08 April 2013

Margaret Thatcher the Great

An old woman of 87 died today following a stroke. Millions of other old women also died today. Let's put the death of Margaret Thatcher into context.

Yes, she was the Prime Minister of Britain from 1979 to 1990. Yes, she was Britain's first, and to date, only female leader. Yes, she was the 'Iron Lady' and all that.

But did she really change Britain for the better? Was she really Britain's 'greatest peacetime leader' as current Prime Minister David Cameron said today?

Whilst the global media machine sucks all intelligent analysis out of this story and honorable members of the Establishment eulogize Thatcher to death, let's take off the rose-tinted spectacles.

The roots of today's financial crisis can be traced by to her deregulation of banking in the City of London.

Her draconian crack-down on the miners' strike of 1984 undermined the political power of ordinary people.

Privatisation is no great success story. Just travel by train in the UK and find out for yourself.
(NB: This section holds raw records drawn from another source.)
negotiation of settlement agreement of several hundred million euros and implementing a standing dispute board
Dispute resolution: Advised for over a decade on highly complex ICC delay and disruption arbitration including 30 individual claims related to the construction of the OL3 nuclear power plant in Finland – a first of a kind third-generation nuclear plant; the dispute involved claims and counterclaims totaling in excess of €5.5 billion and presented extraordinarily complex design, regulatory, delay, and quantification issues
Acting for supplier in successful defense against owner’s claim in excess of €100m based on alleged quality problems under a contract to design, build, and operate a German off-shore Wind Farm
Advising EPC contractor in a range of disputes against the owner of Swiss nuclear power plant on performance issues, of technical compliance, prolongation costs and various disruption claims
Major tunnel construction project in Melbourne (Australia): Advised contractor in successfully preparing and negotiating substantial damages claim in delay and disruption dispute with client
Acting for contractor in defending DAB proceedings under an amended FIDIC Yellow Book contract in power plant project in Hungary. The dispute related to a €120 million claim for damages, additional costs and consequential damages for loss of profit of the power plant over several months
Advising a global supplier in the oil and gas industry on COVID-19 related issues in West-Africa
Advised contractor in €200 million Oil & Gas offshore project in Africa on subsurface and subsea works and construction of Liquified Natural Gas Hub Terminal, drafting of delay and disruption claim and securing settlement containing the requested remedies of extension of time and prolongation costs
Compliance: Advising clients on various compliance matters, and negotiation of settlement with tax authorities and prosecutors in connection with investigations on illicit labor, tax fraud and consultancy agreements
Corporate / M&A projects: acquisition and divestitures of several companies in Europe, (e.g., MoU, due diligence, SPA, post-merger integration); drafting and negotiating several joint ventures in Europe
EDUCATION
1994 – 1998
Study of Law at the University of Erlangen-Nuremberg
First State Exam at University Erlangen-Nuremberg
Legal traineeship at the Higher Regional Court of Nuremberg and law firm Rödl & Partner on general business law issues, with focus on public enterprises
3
Would Britain today be so precariously perched on the edge of Europe without Thatcher?

Her record on human rights is tainted: she opposed sanctions against apartheid South Africa and was an admirer of Chilean dictator Augusto Pinochet.

Finally, just like her successors Major, Blair, Brown and Cameron, she was certainly not a peacetime leader as the British military has been kept busy since Ireland and the Falklands, in the Gulf, Afghanistan and most recently Libya.
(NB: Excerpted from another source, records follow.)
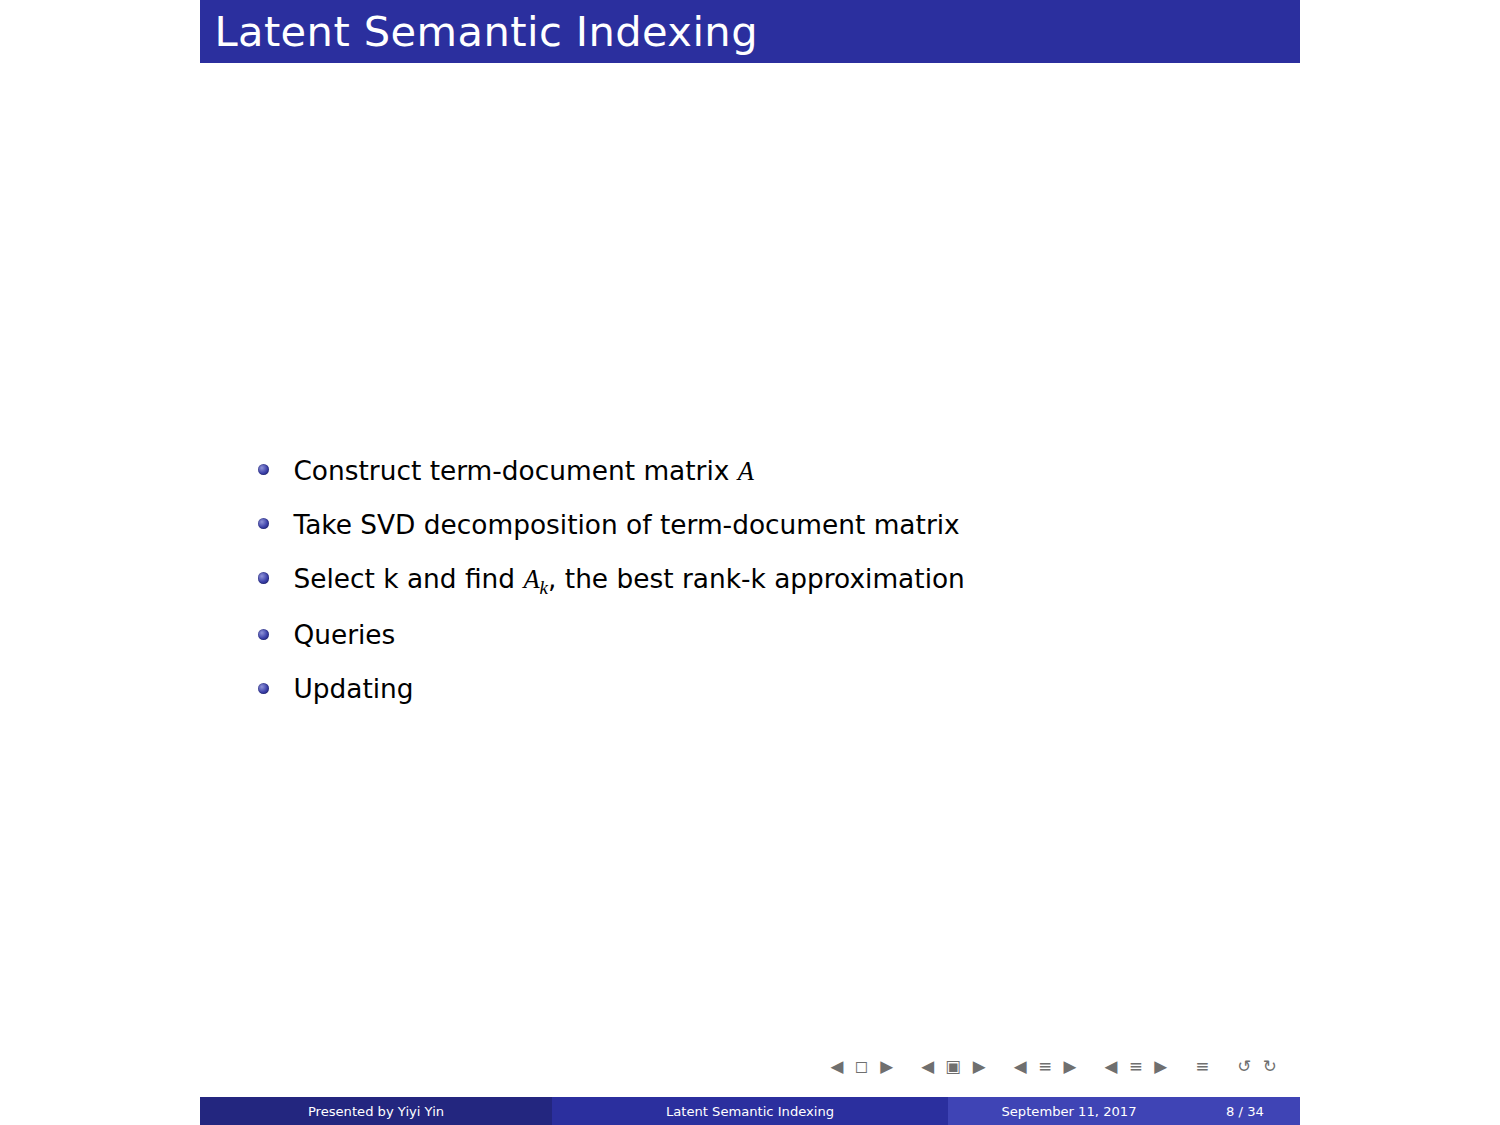Latent Semantic Indexing
Construct term-document matrix A
Take SVD decomposition of term-document matrix
Select k and find Ak, the best rank-k approximation
Queries
Updating
◀ ◻ ▶ ◀ ▣ ▶ ◀ ≡ ▶ ◀ ≡ ▶ ≡ ↺ ↻
Presented by Yiyi Yin
Latent Semantic Indexing
September 11, 2017
8 / 34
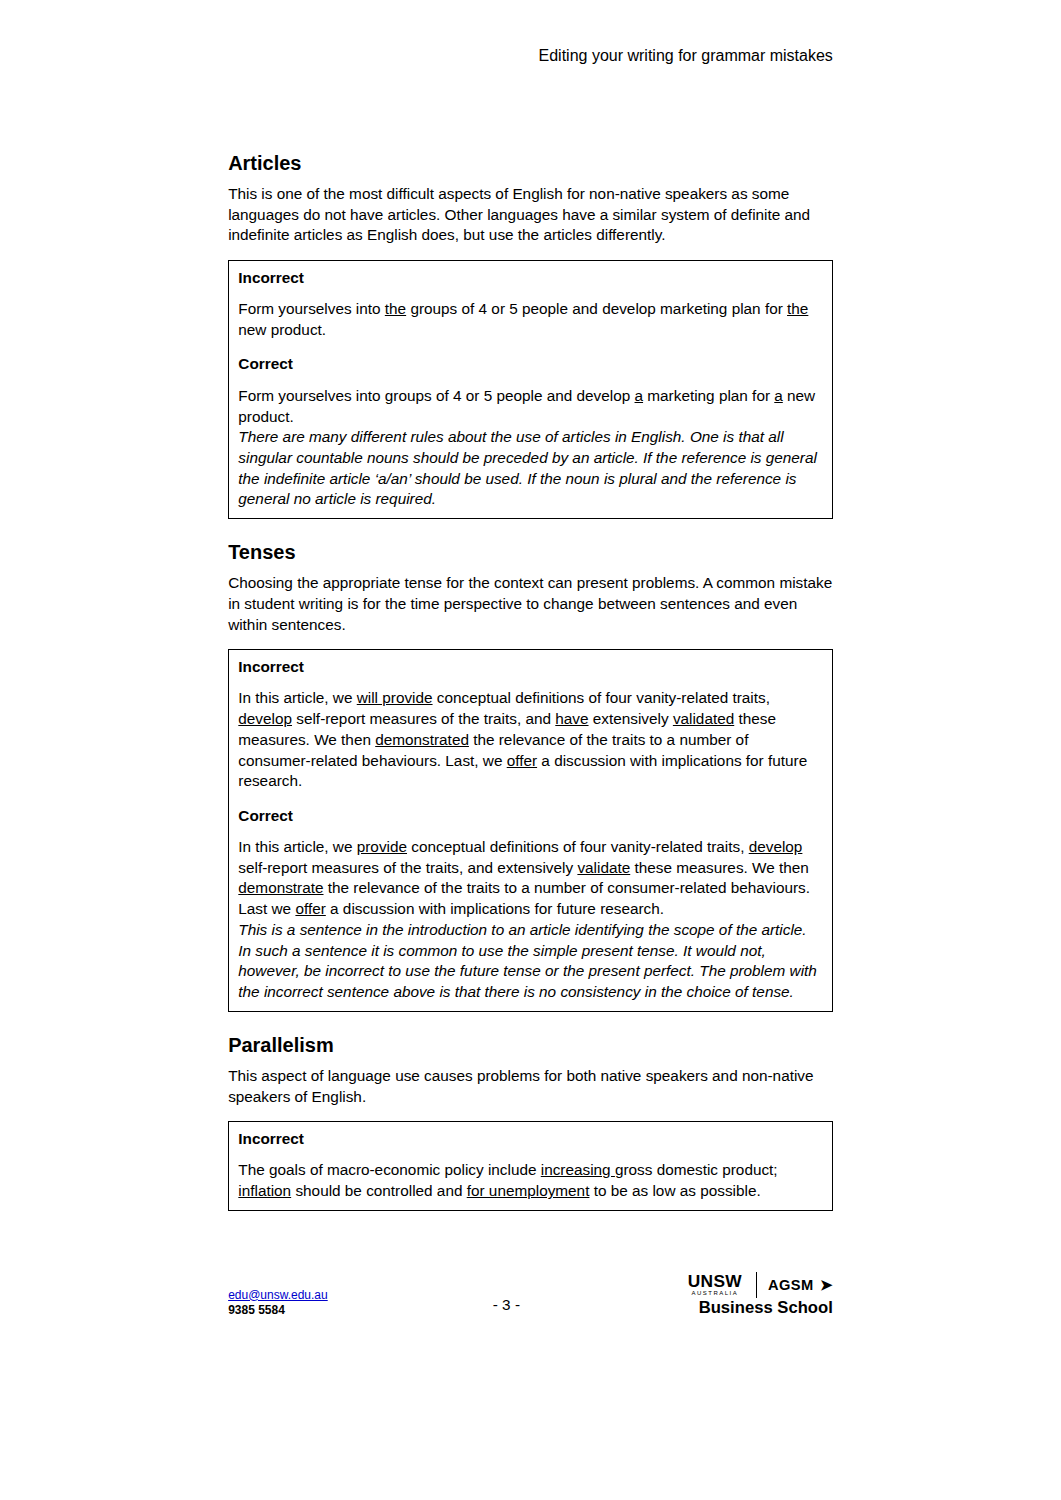Editing your writing for grammar mistakes
Articles
This is one of the most difficult aspects of English for non-native speakers as some languages do not have articles. Other languages have a similar system of definite and indefinite articles as English does, but use the articles differently.
Incorrect
Form yourselves into the groups of 4 or 5 people and develop marketing plan for the new product.
Correct
Form yourselves into groups of 4 or 5 people and develop a marketing plan for a new product.
There are many different rules about the use of articles in English. One is that all singular countable nouns should be preceded by an article. If the reference is general the indefinite article ‘a/an’ should be used. If the noun is plural and the reference is general no article is required.
Tenses
Choosing the appropriate tense for the context can present problems. A common mistake in student writing is for the time perspective to change between sentences and even within sentences.
Incorrect
In this article, we will provide conceptual definitions of four vanity-related traits, develop self-report measures of the traits, and have extensively validated these measures. We then demonstrated the relevance of the traits to a number of consumer-related behaviours. Last, we offer a discussion with implications for future research.
Correct
In this article, we provide conceptual definitions of four vanity-related traits, develop self-report measures of the traits, and extensively validate these measures. We then demonstrate the relevance of the traits to a number of consumer-related behaviours. Last we offer a discussion with implications for future research.
This is a sentence in the introduction to an article identifying the scope of the article. In such a sentence it is common to use the simple present tense. It would not, however, be incorrect to use the future tense or the present perfect. The problem with the incorrect sentence above is that there is no consistency in the choice of tense.
Parallelism
This aspect of language use causes problems for both native speakers and non-native speakers of English.
Incorrect
The goals of macro-economic policy include increasing gross domestic product; inflation should be controlled and for unemployment to be as low as possible.
edu@unsw.edu.au
9385 5584
- 3 -
UNSWAUSTRALIA AGSM ➤
Business School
It is arguable that Prime Ministers David Lloyd George (1916-22) and Clement Attlee (1945-51) with their welfare policies, notably the National Health Service created under the latter, did far more for the basic needs of the British people than Thatcher. (Whilst Churchill was clearly in a class of his own!)

So when you watch the BBC tonight and witness the blind celebration of a 'national icon', with mere lip-service to what a charmingly controversial figure she was, spare a thought for what Thatcher really was about and what she really did for the people of Britain.


1 comment:

  1. Thatcher toned down the power of the state institutions and opened up scope for enterprise and initiative.

    I don't agree that rail services are worse today than in her era. On a recent rail trip (Nottingham to London) the journey went smoothly and on time.

    Pre-Thatcher public services were bottom heavy with card clubs, boozing clubs etc lurking in every back office.

    The UK is a more exciting, dynamic place to live than Germany or the smug, dreary Scandinavian countries rolling along under their money-gobbling, initiative-sapping, so-called protective Auntie States.